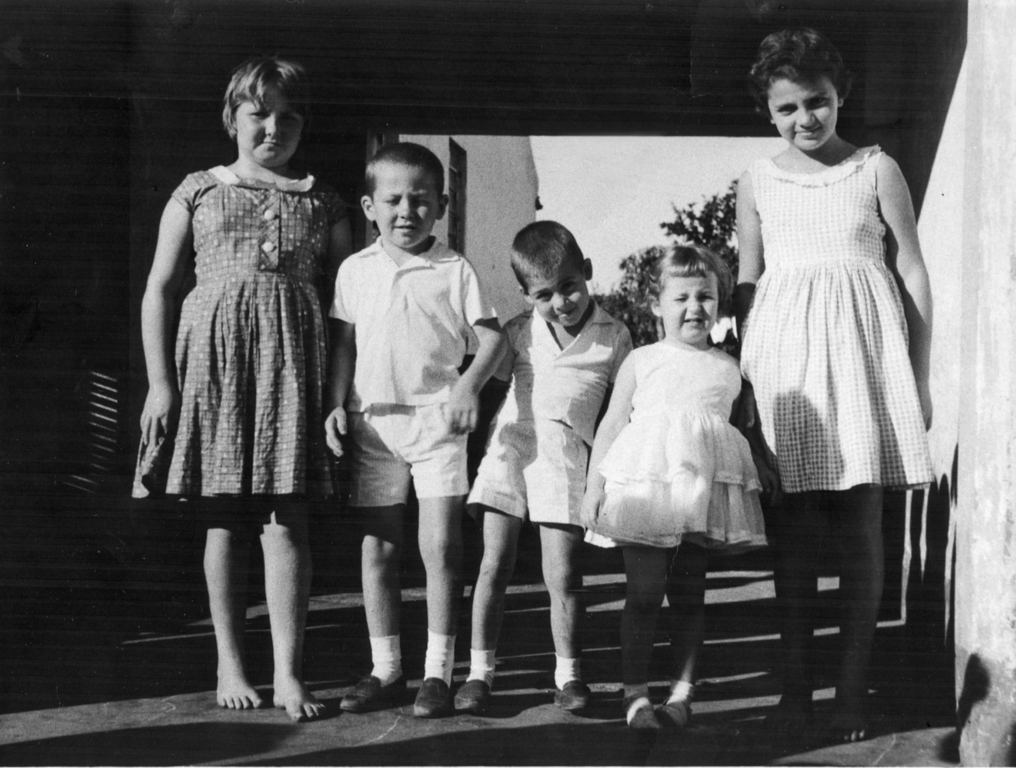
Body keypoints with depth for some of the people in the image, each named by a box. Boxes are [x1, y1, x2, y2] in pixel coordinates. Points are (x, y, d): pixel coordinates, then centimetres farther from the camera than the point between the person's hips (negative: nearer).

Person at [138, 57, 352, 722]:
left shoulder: (323, 205, 12)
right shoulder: (198, 193, 9)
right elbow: (159, 291, 8)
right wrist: (160, 384, 0)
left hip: (294, 360, 0)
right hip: (214, 352, 0)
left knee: (286, 518, -6)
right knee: (225, 518, 4)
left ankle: (289, 673, -4)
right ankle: (231, 663, 14)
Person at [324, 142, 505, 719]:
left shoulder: (454, 270, -1)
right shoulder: (355, 270, 6)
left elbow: (492, 337, -3)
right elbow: (344, 343, 10)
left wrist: (469, 385, -19)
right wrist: (336, 405, 1)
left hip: (436, 418, -3)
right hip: (373, 420, 3)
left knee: (440, 547, -5)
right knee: (377, 548, 7)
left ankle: (439, 672, 4)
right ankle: (386, 670, 17)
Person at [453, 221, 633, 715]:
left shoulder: (613, 337, 8)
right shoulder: (519, 332, 12)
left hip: (565, 453, -1)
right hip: (510, 443, 2)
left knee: (562, 574, -4)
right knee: (494, 564, -3)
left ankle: (568, 674, 12)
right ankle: (479, 671, 5)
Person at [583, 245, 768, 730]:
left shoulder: (727, 368, 14)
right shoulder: (641, 362, 6)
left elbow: (739, 429, 22)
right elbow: (611, 425, 6)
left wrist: (766, 471, 18)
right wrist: (593, 486, 0)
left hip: (705, 491, 3)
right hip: (646, 487, -3)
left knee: (690, 593, 8)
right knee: (644, 592, -4)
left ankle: (682, 691, 15)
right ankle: (635, 694, 3)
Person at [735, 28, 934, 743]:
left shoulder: (877, 169, 4)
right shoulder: (758, 181, 10)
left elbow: (913, 273, 5)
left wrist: (920, 379, 2)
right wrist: (738, 372, 9)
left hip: (863, 345, -1)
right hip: (784, 349, 2)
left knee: (861, 524, -2)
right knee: (794, 525, 2)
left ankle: (853, 686, 5)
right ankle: (795, 684, 9)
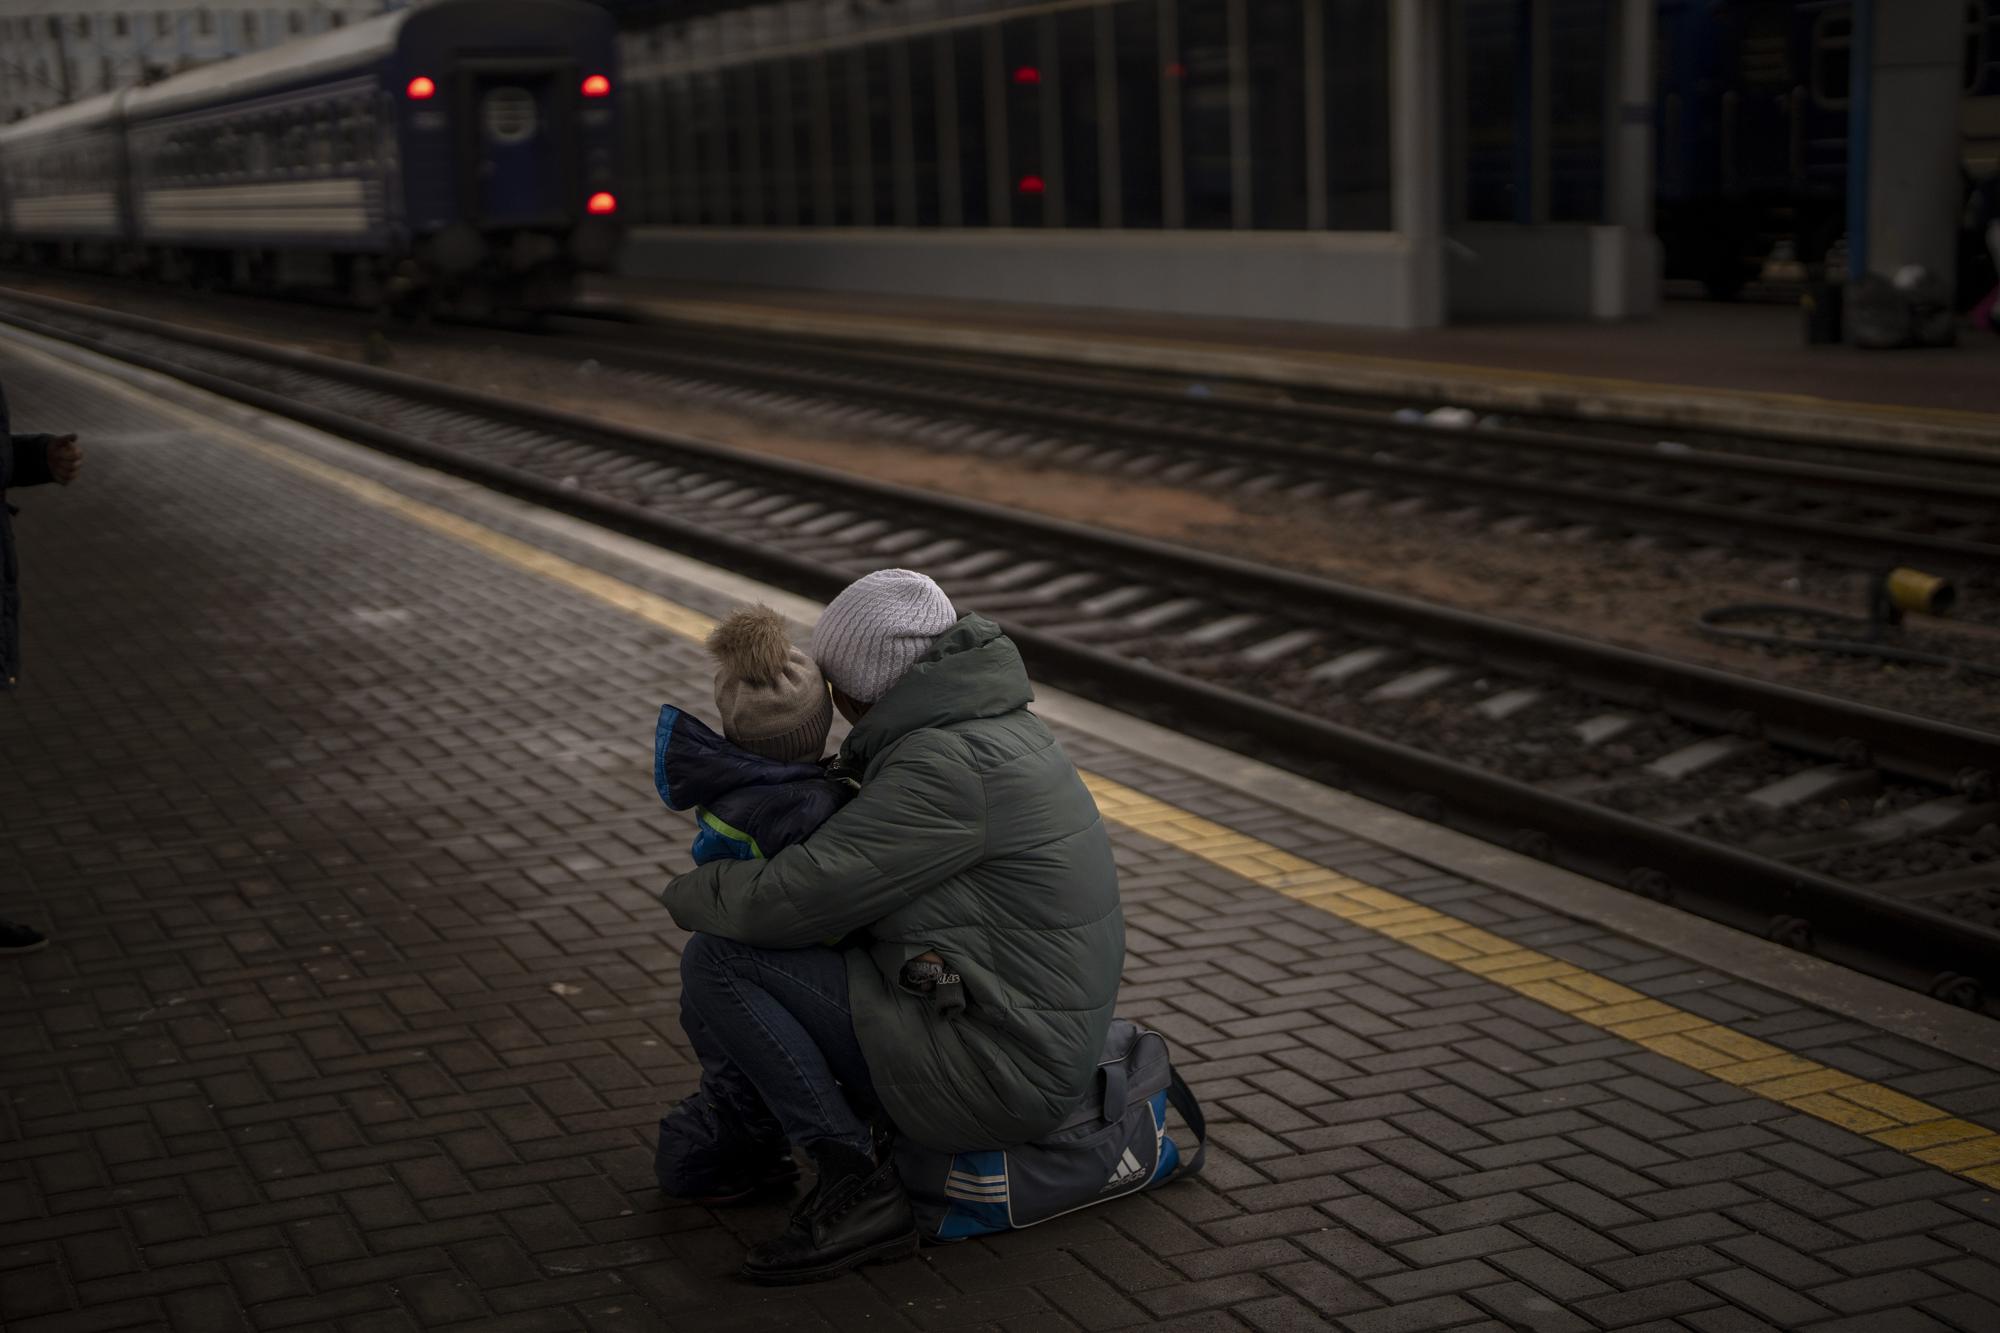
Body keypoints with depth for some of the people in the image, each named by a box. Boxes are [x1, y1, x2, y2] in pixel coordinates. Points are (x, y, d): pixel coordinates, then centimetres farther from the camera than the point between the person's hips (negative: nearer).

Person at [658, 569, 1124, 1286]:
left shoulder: (947, 767, -20)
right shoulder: (999, 725, 11)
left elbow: (793, 899, -21)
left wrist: (689, 892, -1)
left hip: (989, 1072, -10)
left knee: (714, 962, -12)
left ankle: (857, 1187, -7)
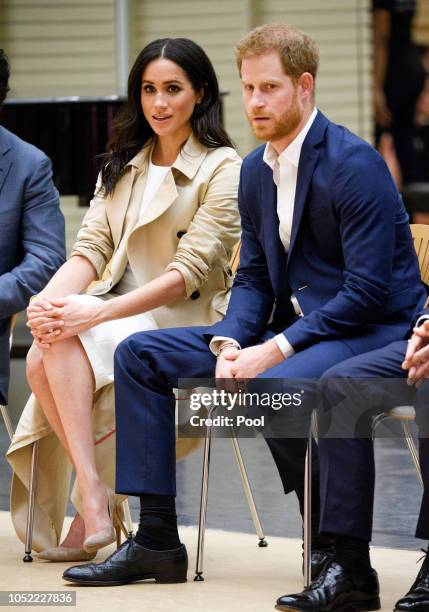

-----

**Task description:**
Report every line of the preceding listing where the string "ankle" occurs.

**The completed task:**
left ankle: (289, 673, -4)
right ankle: (231, 663, 14)
left ankle: (439, 672, 4)
right ankle: (386, 670, 17)
left ankle: (568, 674, 12)
right ankle: (479, 671, 5)
left ankle: (682, 691, 15)
right ankle: (635, 694, 3)
left ankle: (853, 686, 5)
right ankle: (795, 684, 9)
left ankle: (857, 1187, -7)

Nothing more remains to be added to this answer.